上総の盗賊の頭,小楯は奈良時代から現代へ.いったりきたり唐突なスリップを繰り返すのだけど,やはり闖入先の文脈にそのまま交じってしまう.本人も自然にそれを受け入れている.彼方さんもそうであるが,とぼけた,というか,周囲とのやりとりが希薄というか,よく言えば我が道をゆく人が往来することで,歴史とか現代の出来事にどういうずれが起こるのかしら?ってとこ.まだ読んでる途中.1/4くらい.

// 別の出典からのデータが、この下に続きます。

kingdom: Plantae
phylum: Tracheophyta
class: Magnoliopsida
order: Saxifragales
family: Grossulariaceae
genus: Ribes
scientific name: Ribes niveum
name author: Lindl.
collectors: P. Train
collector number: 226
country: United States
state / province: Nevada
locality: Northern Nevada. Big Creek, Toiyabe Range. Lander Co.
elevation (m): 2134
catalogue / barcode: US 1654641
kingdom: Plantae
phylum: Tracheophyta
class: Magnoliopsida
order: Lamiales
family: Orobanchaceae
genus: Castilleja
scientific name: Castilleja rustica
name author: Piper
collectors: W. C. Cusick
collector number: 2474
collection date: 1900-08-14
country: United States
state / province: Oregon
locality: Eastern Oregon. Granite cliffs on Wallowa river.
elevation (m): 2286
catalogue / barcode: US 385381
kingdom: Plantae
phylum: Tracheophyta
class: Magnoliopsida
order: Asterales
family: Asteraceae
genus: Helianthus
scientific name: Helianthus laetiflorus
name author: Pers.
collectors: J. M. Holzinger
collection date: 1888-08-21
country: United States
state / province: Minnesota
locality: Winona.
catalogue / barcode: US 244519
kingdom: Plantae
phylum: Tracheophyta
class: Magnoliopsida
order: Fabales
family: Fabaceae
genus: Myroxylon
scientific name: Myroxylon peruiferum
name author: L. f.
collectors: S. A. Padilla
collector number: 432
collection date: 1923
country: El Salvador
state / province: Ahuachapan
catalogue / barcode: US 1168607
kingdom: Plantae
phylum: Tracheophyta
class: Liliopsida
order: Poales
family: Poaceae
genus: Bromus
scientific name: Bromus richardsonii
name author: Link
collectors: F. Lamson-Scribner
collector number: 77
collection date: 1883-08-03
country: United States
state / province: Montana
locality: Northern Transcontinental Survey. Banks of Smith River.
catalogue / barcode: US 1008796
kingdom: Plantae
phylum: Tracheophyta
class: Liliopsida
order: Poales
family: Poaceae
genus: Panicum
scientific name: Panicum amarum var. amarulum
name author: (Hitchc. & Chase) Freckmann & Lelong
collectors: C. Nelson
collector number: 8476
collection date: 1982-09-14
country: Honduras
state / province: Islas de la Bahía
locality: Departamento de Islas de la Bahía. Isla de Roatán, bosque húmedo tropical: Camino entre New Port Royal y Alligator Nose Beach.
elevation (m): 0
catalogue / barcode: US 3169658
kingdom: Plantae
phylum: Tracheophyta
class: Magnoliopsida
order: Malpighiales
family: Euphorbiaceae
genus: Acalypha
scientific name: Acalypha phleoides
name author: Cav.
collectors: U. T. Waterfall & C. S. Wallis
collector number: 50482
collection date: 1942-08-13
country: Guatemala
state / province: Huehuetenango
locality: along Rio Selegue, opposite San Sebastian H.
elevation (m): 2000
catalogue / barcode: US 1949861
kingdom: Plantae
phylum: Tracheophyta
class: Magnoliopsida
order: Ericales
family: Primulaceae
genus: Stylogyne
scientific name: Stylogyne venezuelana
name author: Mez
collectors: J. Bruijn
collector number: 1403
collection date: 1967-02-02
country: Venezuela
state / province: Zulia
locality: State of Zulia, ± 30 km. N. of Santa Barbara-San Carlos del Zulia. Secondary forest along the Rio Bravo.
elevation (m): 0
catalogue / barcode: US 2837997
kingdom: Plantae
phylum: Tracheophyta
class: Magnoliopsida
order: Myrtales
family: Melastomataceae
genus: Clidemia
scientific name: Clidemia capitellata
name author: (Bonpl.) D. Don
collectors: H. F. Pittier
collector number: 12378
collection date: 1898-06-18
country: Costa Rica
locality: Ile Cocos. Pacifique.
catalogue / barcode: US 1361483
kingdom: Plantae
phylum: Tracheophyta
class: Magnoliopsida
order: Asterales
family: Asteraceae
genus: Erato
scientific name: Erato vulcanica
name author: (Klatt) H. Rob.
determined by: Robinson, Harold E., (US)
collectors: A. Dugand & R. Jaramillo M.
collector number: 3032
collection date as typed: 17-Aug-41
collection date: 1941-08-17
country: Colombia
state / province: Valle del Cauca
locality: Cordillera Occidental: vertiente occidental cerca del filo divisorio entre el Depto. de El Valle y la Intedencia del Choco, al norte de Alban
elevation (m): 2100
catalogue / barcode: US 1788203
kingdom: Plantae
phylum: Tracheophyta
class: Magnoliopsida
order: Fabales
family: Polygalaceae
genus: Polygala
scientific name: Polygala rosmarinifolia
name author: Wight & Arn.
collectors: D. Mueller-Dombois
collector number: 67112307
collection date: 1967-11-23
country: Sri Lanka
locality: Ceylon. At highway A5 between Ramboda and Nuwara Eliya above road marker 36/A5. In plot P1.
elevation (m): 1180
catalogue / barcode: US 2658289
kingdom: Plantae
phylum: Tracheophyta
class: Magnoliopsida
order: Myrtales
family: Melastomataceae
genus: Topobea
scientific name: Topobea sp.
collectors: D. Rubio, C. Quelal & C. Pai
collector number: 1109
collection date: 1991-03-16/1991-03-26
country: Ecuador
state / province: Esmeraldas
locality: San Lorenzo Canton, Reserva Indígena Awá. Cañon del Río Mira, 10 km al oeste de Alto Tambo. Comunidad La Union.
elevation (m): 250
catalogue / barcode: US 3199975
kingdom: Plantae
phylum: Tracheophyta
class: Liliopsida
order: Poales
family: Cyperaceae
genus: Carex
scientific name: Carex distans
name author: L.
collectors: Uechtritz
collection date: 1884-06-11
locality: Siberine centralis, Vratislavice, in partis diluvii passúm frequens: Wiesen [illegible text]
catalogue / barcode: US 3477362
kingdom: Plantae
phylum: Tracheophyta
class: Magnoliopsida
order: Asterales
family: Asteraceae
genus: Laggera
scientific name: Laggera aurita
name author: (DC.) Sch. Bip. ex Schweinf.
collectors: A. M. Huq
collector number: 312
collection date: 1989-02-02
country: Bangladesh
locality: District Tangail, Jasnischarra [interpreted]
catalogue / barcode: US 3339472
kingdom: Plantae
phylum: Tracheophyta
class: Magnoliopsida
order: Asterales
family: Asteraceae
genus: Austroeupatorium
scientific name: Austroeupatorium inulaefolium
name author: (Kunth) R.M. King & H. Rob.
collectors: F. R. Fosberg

姫のみかど,こと孝謙天皇がたいへんラブいですよ.閨は真紅に燃えた.
読んだ.
間違い間違い.ずれとか起こるわけないじゃん.ローカルな場を一歩離れれば,そこにじぶんのやったことが影響するかしないかなんてことは,よくわかんなくなるのである.傍観者を気取らないのだとすれば,よく判らない場所にいてよく判らないことに巻き込まれている感だけが残る.
なお,姫のみかどの恋する振る舞いがラブいのはすべて小楯がそうと考えたものであるようにしか見えない.観念の姫様と,身辺でぺたぺたと触ってくる七瀬と,処女懐胎して小楯の子をなす春日の森の神鹿と,天下三分のなか自らは仙骨を得んと蓬莱山へ赴くたぁどういう了見だい.小楯は周りから愛されまくっとる人なので傍から見るに別れはぜいたくであるが,腹で哲学する大造と同じく傍の目を拒んだ小楯である.大学の壁に意味のないビラを貼りまくらねばならなかった当時の気分を思い出せば,それと同じものとして納得できなくもない.
七瀬ラブ.
にしても裏表紙のあおり文は酷い.小楯が世間の人にあえては触らず,その傍をかすめてゆくだけ,というのは外せない筋でしょ(僕はそこに妙味を得なかったにせよ).鉄槌とかないです.一方,エレンディラを見て六道遊行を思い出した,てな評をどこかで見たけど,最後の最後まで読んで振り返ってみると確かにそんな感じがした.どちらかといえばこちらを採りたい.